After my discovery that we hadn't been doing a great job of removing the network access rights of ex-employees, I looked deeper to see how we could improve things. First, we instituted a new process to compare the active employee list and termination requests to the user accounts configured in our in-house and software-as-a-service offerings. As I explained last month, my team already does an account review every quarter to comply with SOX requirements, but we had only been comparing the active user accounts to the termination list to ensure that everyone who was supposed to be removed no longer had access. Now we are also doing a comparison of active user accounts to the list of active employees.
But in doing these comparisons, the focus has been on people -- the employees and contractors who are associated with each user account. I ignored accounts not associated with people. Now I'm going back and taking a closer look at those other accounts. They generally fall into four categories: service accounts, training accounts, test accounts and built-in administrator accounts.
Service accounts are used by software to connect to services with proper authentication and associate the correct set of rights with the software. I found two problems with these accounts. One is passwords, and the other is privileges.

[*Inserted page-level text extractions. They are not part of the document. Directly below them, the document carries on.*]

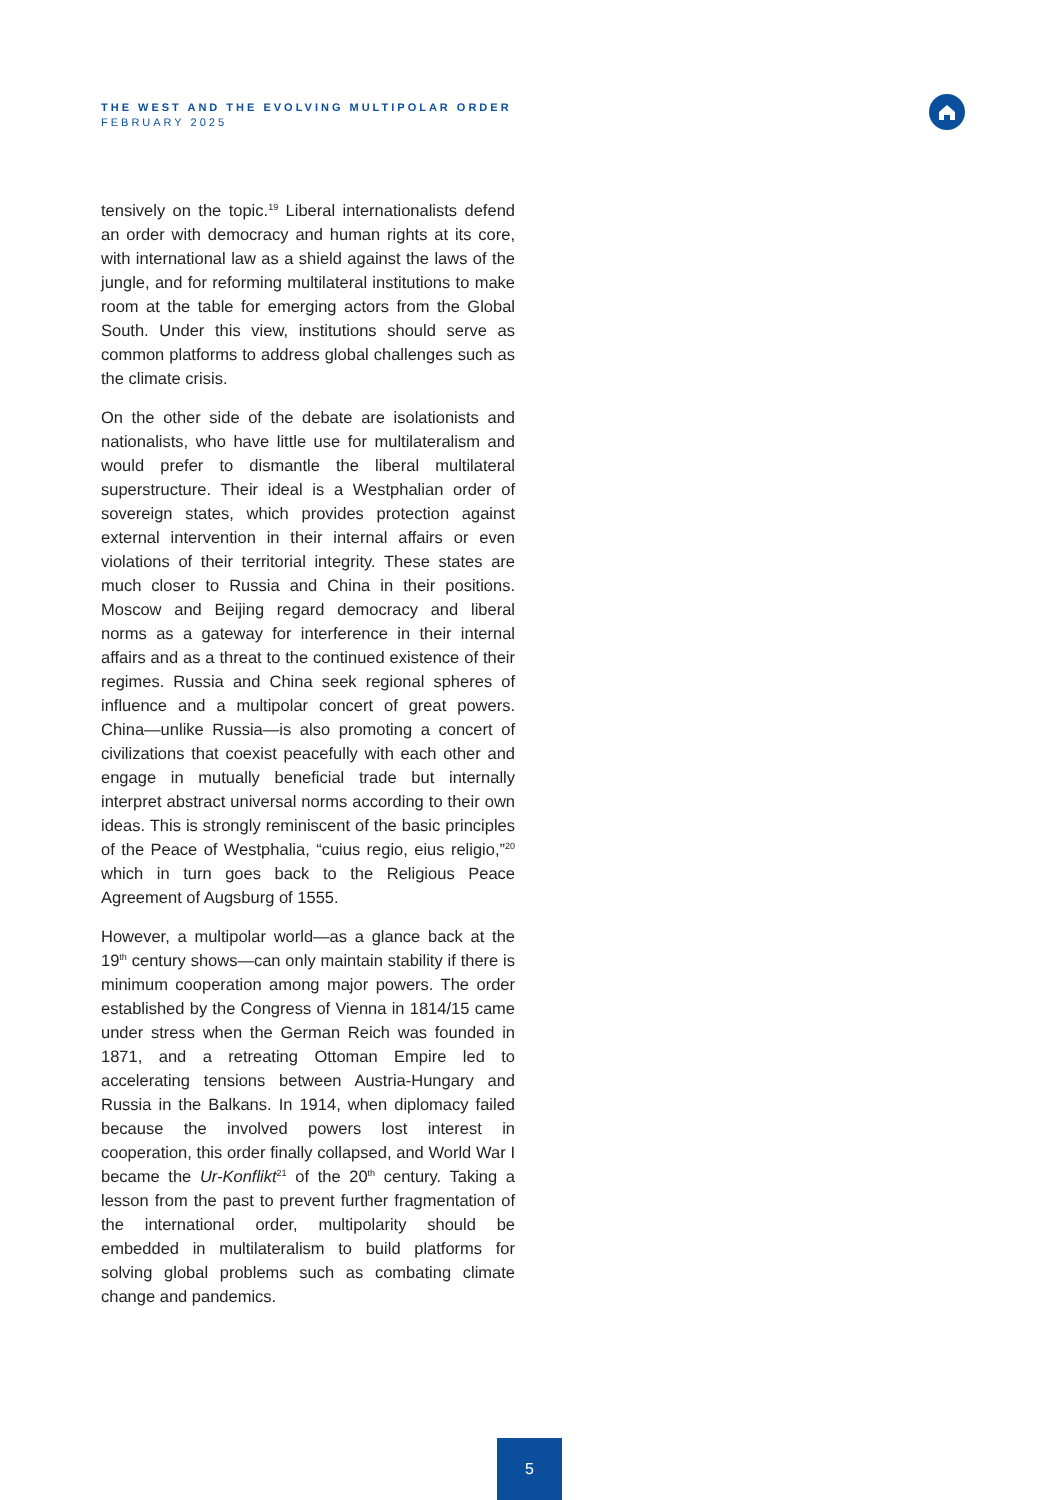THE WEST AND THE EVOLVING MULTIPOLAR ORDER
FEBRUARY 2025
tensively on the topic.<sup>19</sup> Liberal internationalists defend an order with democracy and human rights at its core, with international law as a shield against the laws of the jungle, and for reforming multilateral institutions to make room at the table for emerging actors from the Global South. Under this view, institutions should serve as common platforms to address global challenges such as the climate crisis.
On the other side of the debate are isolationists and nationalists, who have little use for multilateralism and would prefer to dismantle the liberal multilateral superstructure. Their ideal is a Westphalian order of sovereign states, which provides protection against external intervention in their internal affairs or even violations of their territorial integrity. These states are much closer to Russia and China in their positions. Moscow and Beijing regard democracy and liberal norms as a gateway for interference in their internal affairs and as a threat to the continued existence of their regimes. Russia and China seek regional spheres of influence and a multipolar concert of great powers. China—unlike Russia—is also promoting a concert of civilizations that coexist peacefully with each other and engage in mutually beneficial trade but internally interpret abstract universal norms according to their own ideas. This is strongly reminiscent of the basic principles of the Peace of Westphalia, “cuius regio, eius religio,”<sup>20</sup> which in turn goes back to the Religious Peace Agreement of Augsburg of 1555.
However, a multipolar world—as a glance back at the 19<sup>th</sup> century shows—can only maintain stability if there is minimum cooperation among major powers. The order established by the Congress of Vienna in 1814/15 came under stress when the German Reich was founded in 1871, and a retreating Ottoman Empire led to accelerating tensions between Austria-Hungary and Russia in the Balkans. In 1914, when diplomacy failed because the involved powers lost interest in cooperation, this order finally collapsed, and World War I became the Ur-Konflikt<sup>21</sup> of the 20<sup>th</sup> century. Taking a lesson from the past to prevent further fragmentation of the international order, multipolarity should be embedded in multilateralism to build platforms for solving global problems such as combating climate change and pandemics.
5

Many of the service accounts I looked at have simple, easy-to-guess passwords assigned. For example, there is a service account called "oracle" that has a password that anyone could readily guess. But you wouldn't have to guess. The scripts our developers wrote for the oracle account have the password embedded in them, and that password is sent in the clear over the network when those scripts run. And who knows how long that password has been around? I'd bet that several system administrators have come and gone since that password was assigned. And since the password is set to never expire, it will remain like it is until somebody like me comes along and forces it to be changed (our system administrators value convenience over security). For now, I've asked them to change the password to something less guessable, and to find a way to obscure it in the scripts and over the network. I'm also looking into off-the-shelf products that can do this in a more automated way.
The other problem with the service accounts is excessive rights. Many of the Windows service accounts are part of the Domain Admins group, which gives them far more access privileges than they need. And some of the Unix service accounts are root-equivalent, which is also excessive in some cases. This is not easy to fix. Developers have to research best practices and recommendations from the vendors, which are rarely helpful. Then they have to make changes, test the functionality of the software services that use those accounts and try to fix whatever breaks because of the reduced privileges. Our developers are already overworked on business projects, so my concerns may stay on the back burner for a while, at least until some insistent requirement comes along that makes the problem a priority.
Training accounts are somewhat easier to address. We have roughly 100 Windows user accounts that are called train1, train2, etc. These are used by employees and customers who go through our training programs to learn how to use various software platforms. You'd easily be able to guess their passwords as well, but at least their privileges aren't excessive. I had the training department and system administrators work together to choose better passwords, and set them to expire every 90 days. I still don't like shared accounts like this, but I can comfort myself that their privileges are limited and the passwords are better now.
Test accounts had the same problem as training accounts. Scores of IT people over the years had created such accounts for various purposes. Some of these were easy to track down because they had "test" in the name. Others were more difficult to find, because some administrators created additional accounts in their name or accounts with other unexpected names. I was able to find these by subtracting all the known account names and looking at what was left. I instituted a new policy of naming test accounts after the people who use them, forcing the passwords to expire every 90 days and disabling the accounts when they are not actively being used.